##### MATERIAL PROVIDED

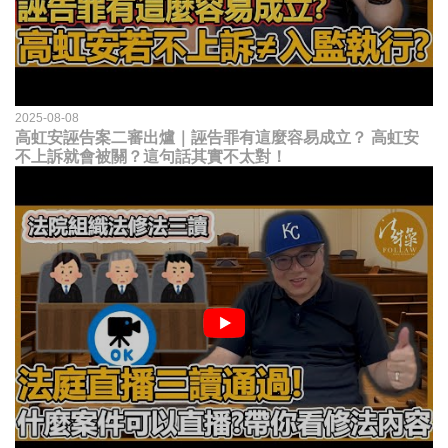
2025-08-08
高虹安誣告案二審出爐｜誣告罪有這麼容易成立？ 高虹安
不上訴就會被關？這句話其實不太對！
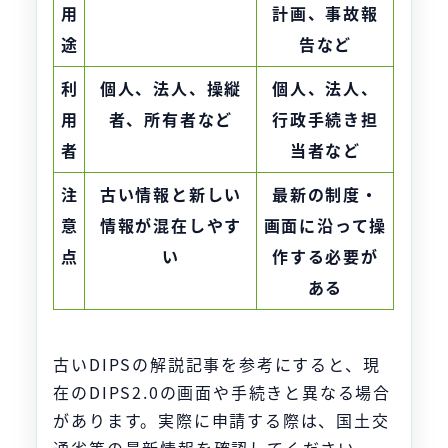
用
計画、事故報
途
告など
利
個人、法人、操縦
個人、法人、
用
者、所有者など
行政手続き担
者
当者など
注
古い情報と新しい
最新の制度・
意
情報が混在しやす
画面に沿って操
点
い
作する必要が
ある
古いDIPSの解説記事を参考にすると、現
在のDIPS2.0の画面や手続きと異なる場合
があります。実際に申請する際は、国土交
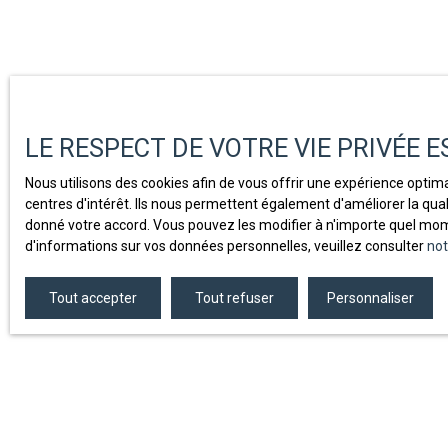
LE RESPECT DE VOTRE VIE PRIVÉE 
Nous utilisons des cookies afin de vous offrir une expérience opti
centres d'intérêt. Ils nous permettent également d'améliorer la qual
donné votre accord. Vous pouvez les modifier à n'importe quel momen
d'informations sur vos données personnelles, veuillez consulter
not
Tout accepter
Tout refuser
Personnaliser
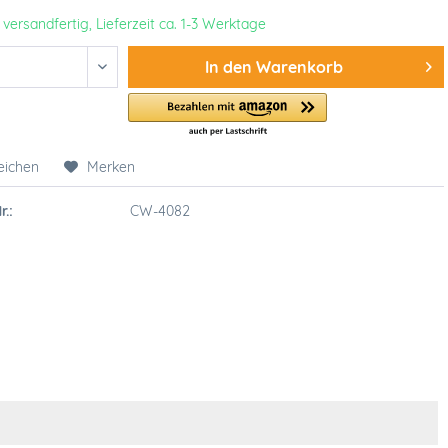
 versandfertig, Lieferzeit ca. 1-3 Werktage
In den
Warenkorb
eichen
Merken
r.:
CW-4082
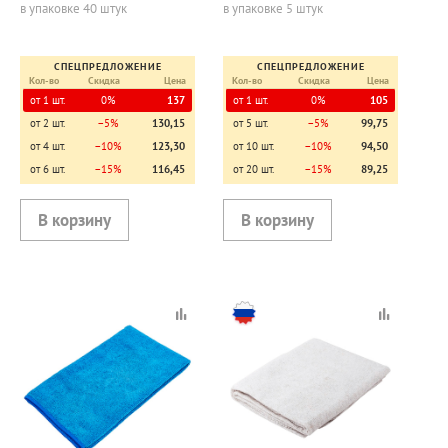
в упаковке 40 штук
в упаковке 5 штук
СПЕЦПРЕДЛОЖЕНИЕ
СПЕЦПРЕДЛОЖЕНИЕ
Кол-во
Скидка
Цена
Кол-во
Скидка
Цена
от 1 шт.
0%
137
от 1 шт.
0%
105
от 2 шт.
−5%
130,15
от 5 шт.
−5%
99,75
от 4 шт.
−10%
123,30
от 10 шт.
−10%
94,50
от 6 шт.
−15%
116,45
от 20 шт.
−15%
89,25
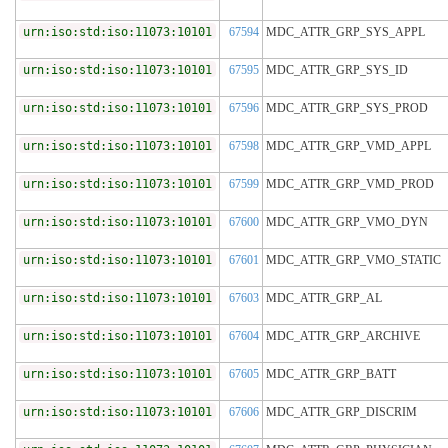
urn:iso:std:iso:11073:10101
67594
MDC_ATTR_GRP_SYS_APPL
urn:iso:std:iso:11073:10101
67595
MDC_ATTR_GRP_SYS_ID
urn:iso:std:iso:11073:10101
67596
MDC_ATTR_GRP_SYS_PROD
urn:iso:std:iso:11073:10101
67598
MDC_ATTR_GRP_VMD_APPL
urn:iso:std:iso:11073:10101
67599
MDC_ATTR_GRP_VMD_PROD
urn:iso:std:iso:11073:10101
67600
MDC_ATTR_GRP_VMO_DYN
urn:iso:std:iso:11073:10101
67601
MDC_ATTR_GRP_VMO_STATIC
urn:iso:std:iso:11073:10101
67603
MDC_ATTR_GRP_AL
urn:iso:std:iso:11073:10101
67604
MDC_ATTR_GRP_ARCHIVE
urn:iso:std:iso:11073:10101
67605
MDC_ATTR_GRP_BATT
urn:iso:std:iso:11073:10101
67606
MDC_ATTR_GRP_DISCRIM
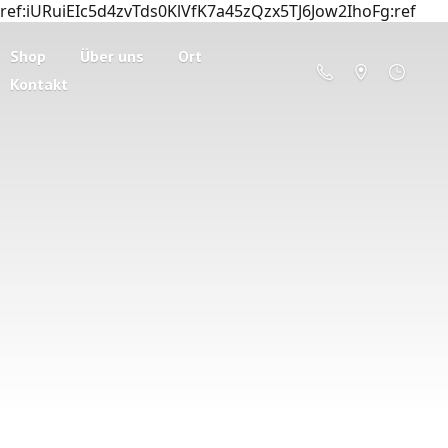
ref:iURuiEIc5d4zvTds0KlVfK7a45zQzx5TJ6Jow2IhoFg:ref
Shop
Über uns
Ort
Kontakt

##########

**WORK TO BE COMPLETED:**
Output the entries above verbatim. Omit the images.

**REPLY:**
2025-08-08
高虹安誣告案二審出爐｜誣告罪有這麼容易成立？ 高虹安
不上訴就會被關？這句話其實不太對！
用
計画、事故報
途
告など
利
個人、法人、操縦
個人、法人、
用
者、所有者など
行政手続き担
者
当者など
注
古い情報と新しい
最新の制度・
意
情報が混在しやす
画面に沿って操
点
い
作する必要が
ある
古いDIPSの解説記事を参考にすると、現
在のDIPS2.0の画面や手続きと異なる場合
があります。実際に申請する際は、国土交
LE RESPECT DE VOTRE VIE PRIVÉE 
Nous utilisons des cookies afin de vous offrir une expérience opti
centres d'intérêt. Ils nous permettent également d'améliorer la qual
donné votre accord. Vous pouvez les modifier à n'importe quel momen
d'informations sur vos données personnelles, veuillez consulter
not
Tout accepter
Tout refuser
Personnaliser
 versandfertig, Lieferzeit ca. 1-3 Werktage
In den
Warenkorb
eichen
Merken
r.:
CW-4082
в упаковке 40 штук
в упаковке 5 штук
СПЕЦПРЕДЛОЖЕНИЕ
СПЕЦПРЕДЛОЖЕНИЕ
Кол-во
Скидка
Цена
Кол-во
Скидка
Цена
от 1 шт.
0%
137
от 1 шт.
0%
105
от 2 шт.
−5%
130,15
от 5 шт.
−5%
99,75
от 4 шт.
−10%
123,30
от 10 шт.
−10%
94,50
от 6 шт.
−15%
116,45
от 20 шт.
−15%
89,25
urn:iso:std:iso:11073:10101
67594
MDC_ATTR_GRP_SYS_APPL
urn:iso:std:iso:11073:10101
67595
MDC_ATTR_GRP_SYS_ID
urn:iso:std:iso:11073:10101
67596
MDC_ATTR_GRP_SYS_PROD
urn:iso:std:iso:11073:10101
67598
MDC_ATTR_GRP_VMD_APPL
urn:iso:std:iso:11073:10101
67599
MDC_ATTR_GRP_VMD_PROD
urn:iso:std:iso:11073:10101
67600
MDC_ATTR_GRP_VMO_DYN
urn:iso:std:iso:11073:10101
67601
MDC_ATTR_GRP_VMO_STATIC
urn:iso:std:iso:11073:10101
67603
MDC_ATTR_GRP_AL
urn:iso:std:iso:11073:10101
67604
MDC_ATTR_GRP_ARCHIVE
urn:iso:std:iso:11073:10101
67605
MDC_ATTR_GRP_BATT
urn:iso:std:iso:11073:10101
67606
MDC_ATTR_GRP_DISCRIM
ref:iURuiEIc5d4zvTds0KlVfK7a45zQzx5TJ6Jow2IhoFg:ref
Shop
Über uns
Ort
Kontakt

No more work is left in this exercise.